Section 8 and the rest of the fans were torn between encouraging the team and letting out some boos (and grunts and groans and other moans) of frustration. In my section, a kind of supporter dichotomy emerged throughout the second half as one fan stood to admonish Chris Rolfe after a second half miss, while a soccer team sized group of young girls cheered Rolfe on, assuring him he’d get the next one.
But Gonzalo Segares had a shot from 10 feet right at the keeper in the 49th minute and Larentowicz badly sliced the follow up, Austin Berry was robbed in the 75th, Patrick Nyarko was blocked in the 51st and 54th, and Rolfe in the 56th and 75th. The crowd was exasperated and freezing and desperate to figure out what to make of the game.
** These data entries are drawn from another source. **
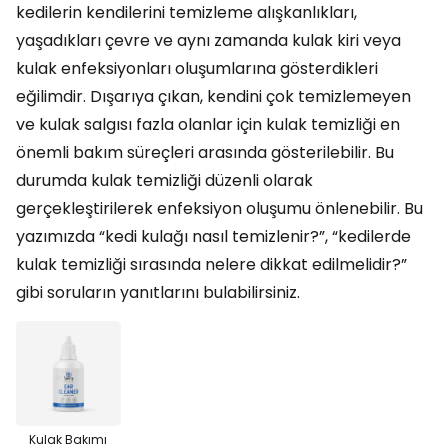
kedilerin kendilerini temizleme alışkanlıkları,
yaşadıkları çevre ve aynı zamanda kulak kiri veya
kulak enfeksiyonları oluşumlarına gösterdikleri
eğilimdir. Dışarıya çıkan, kendini çok temizlemeyen
ve kulak salgısı fazla olanlar için kulak temizliği en
önemli bakım süreçleri arasında gösterilebilir. Bu
durumda kulak temizliği düzenli olarak
gerçekleştirilerek enfeksiyon oluşumu önlenebilir. Bu
yazımızda “kedi kulağı nasıl temizlenir?”, “kedilerde
kulak temizliği sırasında nelere dikkat edilmelidir?”
gibi soruların yanıtlarını bulabilirsiniz.
Kulak Bakımı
Every good passage seemed to be punished or mercilessly ignored by Greunenbaum, who was scarily springy. Every time Nyarko’s hustle was rewarded with space behind the Crew or the decisive pass (which seemed like every time he was near the ball), nothing. Every time Rolfe turned his man, he booted the finish. That was what was most frustrating - it was like the game was ignoring how well the Fire were playing. It all felt sort of cruel.
And so it makes soccer-perfect sense that the goal didn’t come from a measured through ball or some quick passing, nor did it come from the high pressure that harassed Columbus all game. It came on a basically ugly long throw and an industrial finish from Larentowicz.
The game ran out of ways to keep the Fire from scoring, and the team reacted - erm, celebrated - with as much an exhale, like, “Finally,” as hysterical exuberance. Look at the gif above. After his goal, Larentowicz barely smiles!
But the game doesn’t care. In the end my friends had witnessed a fairly good introduction to Toyota Park. The game was exciting, the Fire won the day, and maybe most important, the cheering dilemma in my section was definitively decided in favor of the encouraging girls.